My Mum was told I had Duchenne Muscular Dystrophy on 26th October 1989,
She will always remember that date, not only because she had just found out that I was terminally ill, but also because it was her 35th birthday and she had been planning on going out with my Dad that evening for a meal; so my diagnosis rather put the dampers on that!
To say the proverbial hit the fan that day was putting it mildly for all sorts of reasons. I was 2years and 11 months of age, my brother Roger was at home aged 1year 8 months and my Mum was nearly 3 months pregnant with another baby.
Mum and Dad had been married for 8 years before I was born, then they had me (forgot to say I’m Martin ) 15 months later they had Roger and then Mum got pregnant again with a third child, so it was 3 children under 3 and a quarter years! Talk about MAD, but as you will find out if you keep on reading my blog; Mum is basically barking mad and Dad tends to generally go along with her.
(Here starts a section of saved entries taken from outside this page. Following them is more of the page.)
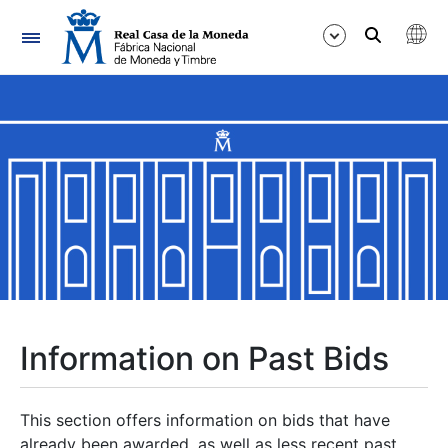
Navigation
Show/Hide
Show/Hide
Show/Hide
Show/Hide
Show/Hide
Information on Past Bids
Show/Hide
This section offers information on bids that have
already been awarded, as well as less recent past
Always wanting an easy life!
So, back to my diagnosis; Duchenne Muscular Dystrophy (or DMD as I shall call it) only affects boys, I won’t bore you with the genetics. So as my Mum had another boy at home and was pregnant with who knows what it was a bit tricky all round.
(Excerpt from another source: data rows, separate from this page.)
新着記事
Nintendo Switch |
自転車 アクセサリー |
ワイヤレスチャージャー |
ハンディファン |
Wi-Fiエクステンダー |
Perhaps I’m getting a bit ahead of myself so I shall go back a bit.
Mum ended up getting this rather iffy news, because, as usual she couldn’t let things lie. Roger, my younger brother by 15 months clearly was ahead of me physically (not mentally I hasten to add) he found walking, climbing, running etc easier than I did. Mum was worried about this. She was a lecturer by trade and worked with and taught others about physical disability; in fact she had done her dissertation for her degree on attitudes towards disability and you have to remember that she is VERY old, so this was all very different than it is today, no Paralympics and positive attitudes. So anyway, she knew lots about disability and really felt things weren’t right with me.
So she pushed and pushed at the doctors (you will come to realise that my Mum got very good at this!) until eventually she got an appointment for me at the local Child Development Centre. I had to go for 2 days of checks for everything, top to toe to see if they could find if anything was going on.
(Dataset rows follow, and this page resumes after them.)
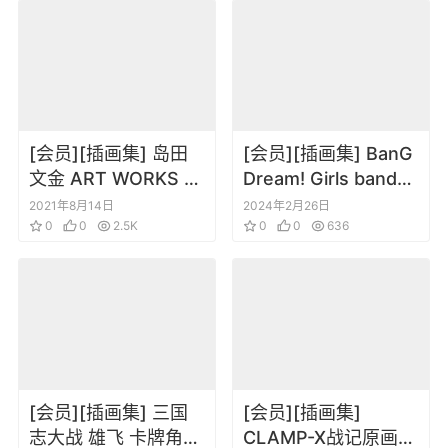
[会员][插画集] 岛田
[会员][插画集] BanG
文金 ART WORKS 强
Dream! Girls band
袭魔女画集
party! Visual Book
2021年8月14日
2024年2月26日
0
0
2.5K
Vol.2
0
0
636
[会员][插画集] 三国
[会员][插画集]
志大战 雄飞 卡牌角色
CLAMP-X战记原画集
On the first day, Wednesday 25th October we went in to see the main Doctor who was going to oversee all the tests and the first one was with him!
Just about the first thing he did was to get me to lie down and then get up, which I did in my usual fashion which I thought was quite fast, but it seemed to worry the Doc who promptly announced that he wanted to take a blood sample from me and send it off for tests; at this Mum got worried as she smelt a rat (you will find out as we go along that she really is a bit of a witch!). Any how a nurse was summoned and asked to stick a needle in my arm and get some of the red stuff out of me, the nurse remonstrated saying she didn’t like to take blood saying it would upset me and I then would not be happy to do the rest of the tests that were in store for me over the next couple of days. I was with her! I didn’t fancy the idea of being jabbed with a needle, but Doc was having none of it; so the deed was done. I was VERY brave and then carried on with the rest of the tests; hearing, cognitive skills (I was dead good at those) drawing etc. until at the end of the afternoon we were told we could go home (phew) and come back next day for the rest of the tests.
Home and cheesy scrambled eggs for tea (yum). Mum spent a lot of the evening looking in her college books on disability (google hadn’t been invented yet, I told you she is very old!)
So next day on her 35th birthday there we were back at The Child Development Centre.